Sir Mekere hands over to Minister Micah

Ministerial responsibility for Public Enterprises and State Assets was handed over today at a ceremony,
conducted by IPBC Managing Director Thomas Abe, in IPBC’s board room.

Former Minister Sir Mekere Morauta formally congratulated the new Minister, Hon Ben Micah MP on his election
to Parliament and appointment as Minister.

Minister Micah noted that he, Sir Mekere and Mr Abe had a long association with public enterprises and related
policy issues.

“When IPBC was created in 2002 by Sir Mekere, I was the head of its predecessor organisation, the Privatisation
Commission,” he said.

“Sir Mekere was my Minister, responsible for the wide-ranging reforms that were undertaken in the public sector.
Mr Abe was a Privatisation Commissioner, before going on to become head of the Independent Consumer and
Competition Commission, which was also created as part of those reforms.
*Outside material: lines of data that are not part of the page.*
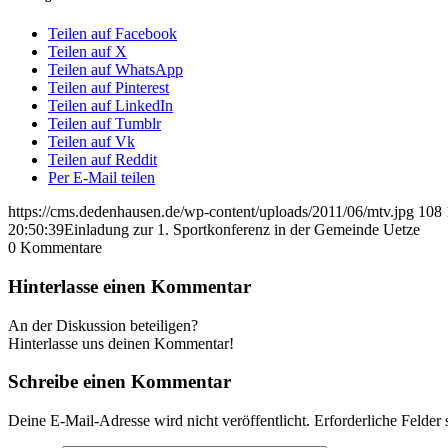
Teilen auf Facebook
Teilen auf X
Teilen auf WhatsApp
Teilen auf Pinterest
Teilen auf LinkedIn
Teilen auf Tumblr
Teilen auf Vk
Teilen auf Reddit
Per E-Mail teilen
https://cms.dedenhausen.de/wp-content/uploads/2011/06/mtv.jpg
108
20:50:39
Einladung zur 1. Sportkonferenz in der Gemeinde Uetze
0
Kommentare
Hinterlasse einen Kommentar
An der Diskussion beteiligen?
Hinterlasse uns deinen Kommentar!
Schreibe einen Kommentar
Deine E-Mail-Adresse wird nicht veröffentlicht.
Erforderliche Felder 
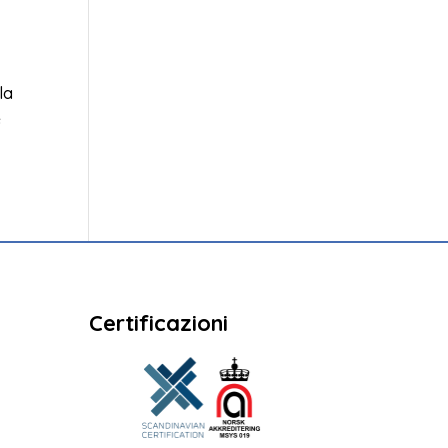
la
e
Certificazioni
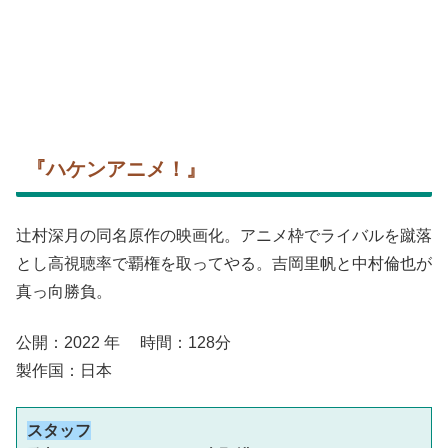
『ハケンアニメ！』
辻村深月の同名原作の映画化。アニメ枠でライバルを蹴落
とし高視聴率で覇権を取ってやる。吉岡里帆と中村倫也が
真っ向勝負。
公開：2022 年 時間：128分
製作国：日本
スタッフ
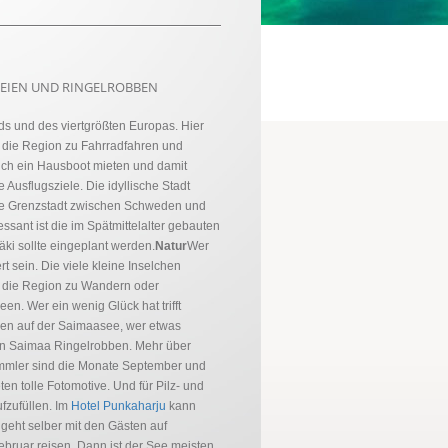
REIEN UND RINGELROBBEN
ds und des viertgrößten Europas. Hier
t die Region zu Fahrradfahren und
uch ein Hausboot mieten und damit
te Ausflugsziele. Die idyllische Stadt
tige Grenzstadt zwischen Schweden und
ssant ist die im Spätmittelalter gebauten
äki sollte eingeplant werden.
Natur
Wer
t sein. Die viele kleine Inselchen
dt die Region zu Wandern oder
n. Wer ein wenig Glück hat trifft
uren auf der Saimaasee, wer etwas
ten Saimaa Ringelrobben. Mehr über
ammler sind die Monate September und
en tolle Fotomotive. Und für Pilz- und
fzufüllen. Im
Hotel Punkaharju
kann
 geht selber mit den Gästen auf
ebruar reisen. Dann ist der See meisten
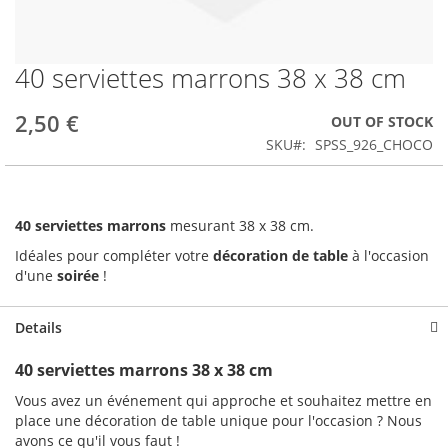
40 serviettes marrons 38 x 38 cm
Skip
to
the
2,50 €
OUT OF STOCK
beginning
SKU
SPSS_926_CHOCO
of
the
images
gallery
40 serviettes marrons
mesurant 38 x 38 cm.
Idéales pour compléter votre
décoration de table
à l'occasion
d'une
soirée
!
Details
40 serviettes marrons 38 x 38 cm
Vous avez un événement qui approche et souhaitez mettre en
place une décoration de table unique pour l'occasion ? Nous
avons ce qu'il vous faut !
“So we all know the issues involved and how important they are to the future of Papua New Guinea.
“In the past 12 months Sir Mekere has laid the groundwork for more reform and rehabilitation of IPBC and its
Public Enterprises.

“I would like to thank him for what he has achieved in that short time, and I assure him that I will be pushing
reform and rehabilitation equally vigorously.
“Public Enterprises play a critical role in the delivery and essential services and infrastructure to the people of
Papua New Guinea.

“It is clear than they have not been performing. Service delivery standards have been declining and public
infrastructure is crumbling around us.

“That is not acceptable to the O’Neill Government, and it is certainly not acceptable to our citizens.
“Therefore over the next five years I will be cracking the whip to make sure that IPBC and Public Enterprises
provide reliable and affordable services and that infrastructure maintenance and development goes ahead at a
faster pace.”

Sir Mekere said Mr Micah had a very good understanding of the portfolio and the potential difference it could
make to national development.

“I have tried to change the way Public Enterprises work, both in terms of policy governing them and the way they
go about their business,” he said.

“Papua New Guinea simply could not afford for them to continue on as they were. They were not delivering. It is
as simple as that, and they had to change.

“I leave them in good hands, and I am confident that the new Minister will pursue the reform and rehabilitation
that the nation so desperately needs.”